At this point Fazio cut in.

“I’m sorry, Chief, but you really can’t go to Boccadasse.”

“Why not?”

Fazio looked a little apprehensive.

“Do you mean to tell me you’ve forgotten, Chief?”

“Forgotten what?”

“You died yesterday morning at exactly seven fifteen.”

And he pulled a little piece of paper out of his pocket.

“You, Salvo Montalbano, son of-”

“Knock it off with the public records! Did I really die?! How did it happen?”

“You had a stroke.”

“Where?”

“Here, at the station.”

“When?”

“When you’s talkin’ witta c’mishner,” Catarella chimed in.

Apparently that sonofabitch Bonetti-Alderighi had pissed him off so badly that…

“If you want to come and have a look…,” said Fazio, “a mortuary chapel was set up in your office.”

They’d pushed aside the mountains of paper on his desk and laid the open coffin there. He looked at himself. He didn’t look dead. But he was immediately convinced that the corpse in the coffin was his.

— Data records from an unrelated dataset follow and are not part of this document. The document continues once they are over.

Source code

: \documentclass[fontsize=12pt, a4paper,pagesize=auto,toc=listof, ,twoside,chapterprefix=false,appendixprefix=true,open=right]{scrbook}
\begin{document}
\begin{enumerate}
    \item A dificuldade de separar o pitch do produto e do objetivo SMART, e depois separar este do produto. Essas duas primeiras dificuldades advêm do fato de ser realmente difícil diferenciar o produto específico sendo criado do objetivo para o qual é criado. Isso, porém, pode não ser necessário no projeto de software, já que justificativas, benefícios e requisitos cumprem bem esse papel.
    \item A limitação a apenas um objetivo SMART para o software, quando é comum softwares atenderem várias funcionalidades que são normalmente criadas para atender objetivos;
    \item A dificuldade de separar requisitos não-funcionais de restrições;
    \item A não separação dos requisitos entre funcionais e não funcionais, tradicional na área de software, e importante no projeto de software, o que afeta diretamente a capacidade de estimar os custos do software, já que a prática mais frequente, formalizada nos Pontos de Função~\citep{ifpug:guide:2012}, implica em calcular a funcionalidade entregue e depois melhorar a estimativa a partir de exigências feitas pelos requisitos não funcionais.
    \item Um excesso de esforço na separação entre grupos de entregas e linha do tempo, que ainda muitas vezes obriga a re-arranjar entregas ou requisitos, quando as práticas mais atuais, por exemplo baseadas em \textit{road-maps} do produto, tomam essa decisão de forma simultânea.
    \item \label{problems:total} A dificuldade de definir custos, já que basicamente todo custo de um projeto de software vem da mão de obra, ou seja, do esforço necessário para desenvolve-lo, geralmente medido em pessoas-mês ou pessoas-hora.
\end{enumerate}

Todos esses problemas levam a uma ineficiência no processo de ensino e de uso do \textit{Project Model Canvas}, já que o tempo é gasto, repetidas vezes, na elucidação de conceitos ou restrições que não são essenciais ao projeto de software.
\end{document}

“Have you informed Livia?”

“Yes,” said Mimì Augello, coming up to him. Then he hugged him tightly and said, crying, “I’m so sorry.”

And a sort of chorus kept repeating:

“We’re so sorry.”

The chorus was made up of Bonetti-Alderighi, his cabinet chief Dr. Lattes, Jacomuzzi, Headmaster Burgio, and two undertakers.

“Thanks,” the inspector said.

Then Dr. Pasquano came forward.

“How did I die?” Montalbano asked him.

Pasquano flew off the handle.

“What! Still busting my balls, even in death! Just wait for the autopsy results!”